## WHAT YOU ARE ASKED TO DO:
From the data below, set down exactly the lines between the one holding "Definition 2.1. 1." and the one holding "2. We say that", inclusive, and no others.

(Dataset entries)
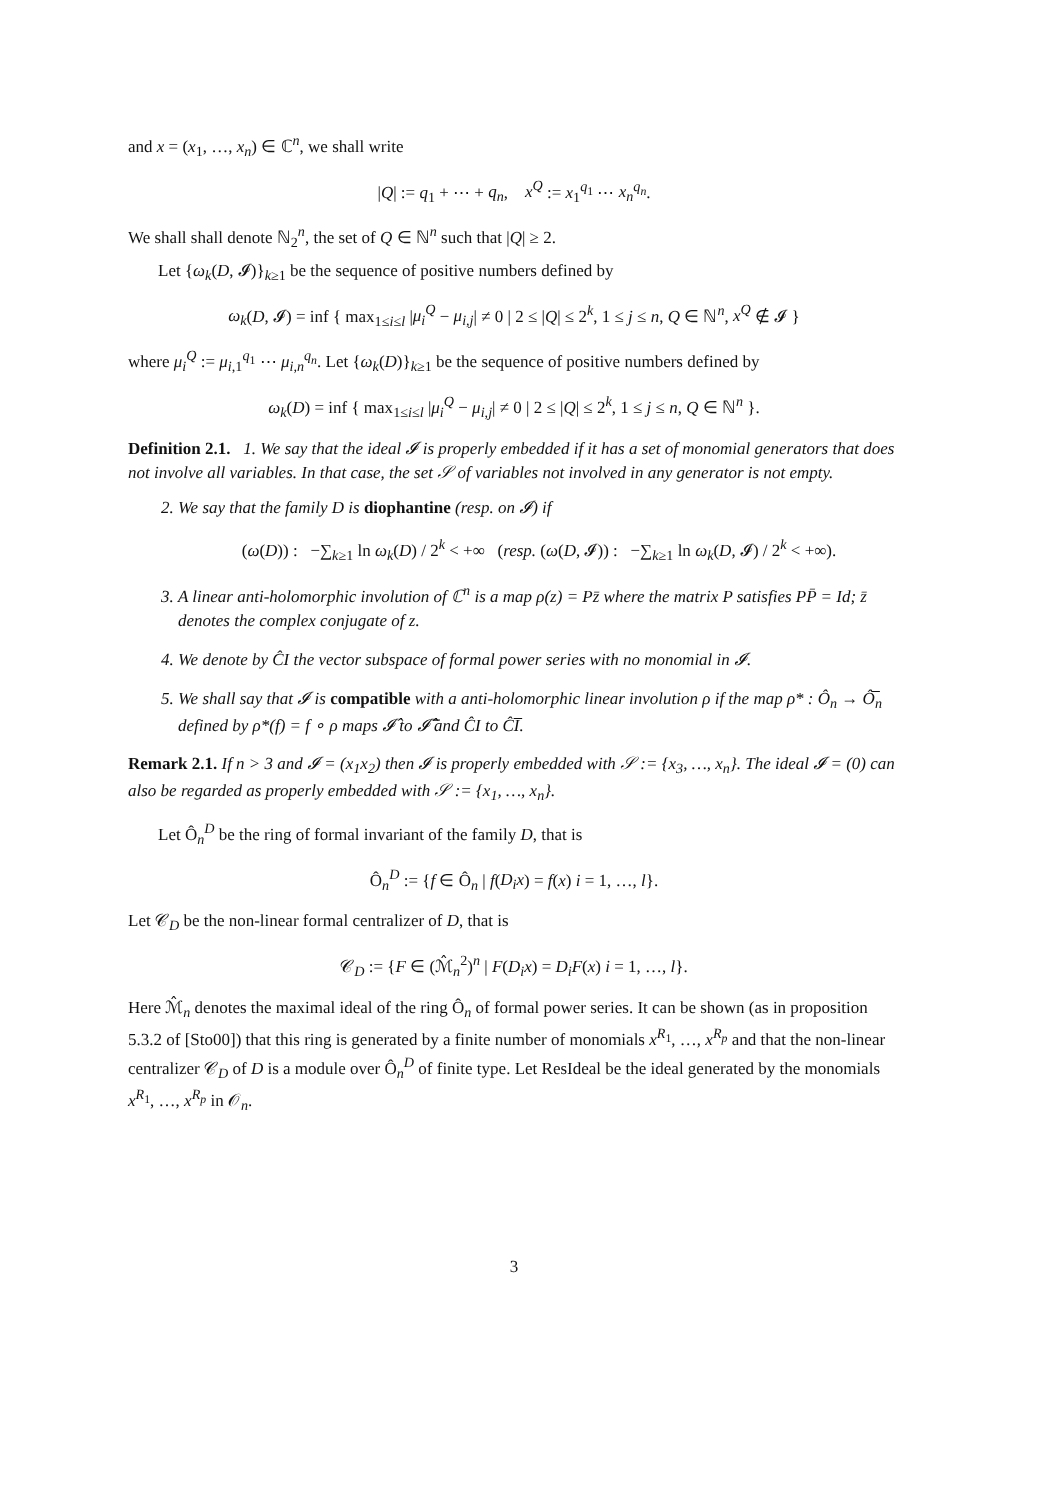and x = (x<sub>1</sub>, …, x<sub>n</sub>) ∈ ℂ<sup>n</sup>, we shall write
|Q| := q<sub>1</sub> + ⋯ + q<sub>n</sub>, x<sup>Q</sup> := x<sub>1</sub><sup>q<sub>1</sub></sup> ⋯ x<sub>n</sub><sup>q<sub>n</sub></sup>.
We shall shall denote ℕ<sub>2</sub><sup>n</sup>, the set of Q ∈ ℕ<sup>n</sup> such that |Q| ≥ 2.
Let {ω<sub>k</sub>(D, 𝓘)}<sub>k≥1</sub> be the sequence of positive numbers defined by
ω<sub>k</sub>(D, 𝓘) = inf { max<sub>1≤i≤l</sub> |μ<sub>i</sub><sup>Q</sup> − μ<sub>i,j</sub>| ≠ 0 | 2 ≤ |Q| ≤ 2<sup>k</sup>, 1 ≤ j ≤ n, Q ∈ ℕ<sup>n</sup>, x<sup>Q</sup> ∉ 𝓘 }
where μ<sub>i</sub><sup>Q</sup> := μ<sub>i,1</sub><sup>q<sub>1</sub></sup> ⋯ μ<sub>i,n</sub><sup>q<sub>n</sub></sup>. Let {ω<sub>k</sub>(D)}<sub>k≥1</sub> be the sequence of positive numbers defined by
ω<sub>k</sub>(D) = inf { max<sub>1≤i≤l</sub> |μ<sub>i</sub><sup>Q</sup> − μ<sub>i,j</sub>| ≠ 0 | 2 ≤ |Q| ≤ 2<sup>k</sup>, 1 ≤ j ≤ n, Q ∈ ℕ<sup>n</sup> }.
Definition 2.1. 1. We say that the ideal 𝓘 is properly embedded if it has a set of monomial generators that does not involve all variables. In that case, the set 𝒮 of variables not involved in any generator is not empty.
2. We say that the family D is diophantine (resp. on 𝓘) if
(ω(D)) : −∑<sub>k≥1</sub> ln ω<sub>k</sub>(D) / 2<sup>k</sup> < +∞ (resp. (ω(D, 𝓘)) : −∑<sub>k≥1</sub> ln ω<sub>k</sub>(D, 𝓘) / 2<sup>k</sup> < +∞).
3. A linear anti-holomorphic involution of ℂ<sup>n</sup> is a map ρ(z) = Pz̄ where the matrix P satisfies PP̄ = Id; z̄ denotes the complex conjugate of z.
4. We denote by ĈI the vector subspace of formal power series with no monomial in 𝓘.
5. We shall say that 𝓘 is compatible with a anti-holomorphic linear involution ρ if the map ρ* : Ô<sub>n</sub> → Ô̅<sub>n</sub> defined by ρ*(f) = f ∘ ρ maps 𝓘̂ to 𝓘̂̅ and ĈI to ĈI̅.
Remark 2.1. If n > 3 and 𝓘 = (x<sub>1</sub>x<sub>2</sub>) then 𝓘 is properly embedded with 𝒮 := {x<sub>3</sub>, …, x<sub>n</sub>}. The ideal 𝓘 = (0) can also be regarded as properly embedded with 𝒮 := {x<sub>1</sub>, …, x<sub>n</sub>}.
Let Ô<sub>n</sub><sup>D</sup> be the ring of formal invariant of the family D, that is
Ô<sub>n</sub><sup>D</sup> := {f ∈ Ô<sub>n</sub> | f(D<sub>i</sub>x) = f(x) i = 1, …, l}.
Let 𝒞<sub>D</sub> be the non-linear formal centralizer of D, that is
𝒞<sub>D</sub> := {F ∈ (ℳ̂<sub>n</sub><sup>2</sup>)<sup>n</sup> | F(D<sub>i</sub>x) = D<sub>i</sub>F(x) i = 1, …, l}.
Here ℳ̂<sub>n</sub> denotes the maximal ideal of the ring Ô<sub>n</sub> of formal power series. It can be shown (as in proposition 5.3.2 of [Sto00]) that this ring is generated by a finite number of monomials x<sup>R<sub>1</sub></sup>, …, x<sup>R<sub>p</sub></sup> and that the non-linear centralizer 𝒞<sub>D</sub> of D is a module over Ô<sub>n</sub><sup>D</sup> of finite type. Let ResIdeal be the ideal generated by the monomials x<sup>R<sub>1</sub></sup>, …, x<sup>R<sub>p</sub></sup> in 𝒪<sub>n</sub>.
3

## TASK SOLUTION:
Definition 2.1. 1. We say that the ideal 𝓘 is properly embedded if it has a set of monomial generators that does not involve all variables. In that case, the set 𝒮 of variables not involved in any generator is not empty.
2. We say that the family D is diophantine (resp. on 𝓘) if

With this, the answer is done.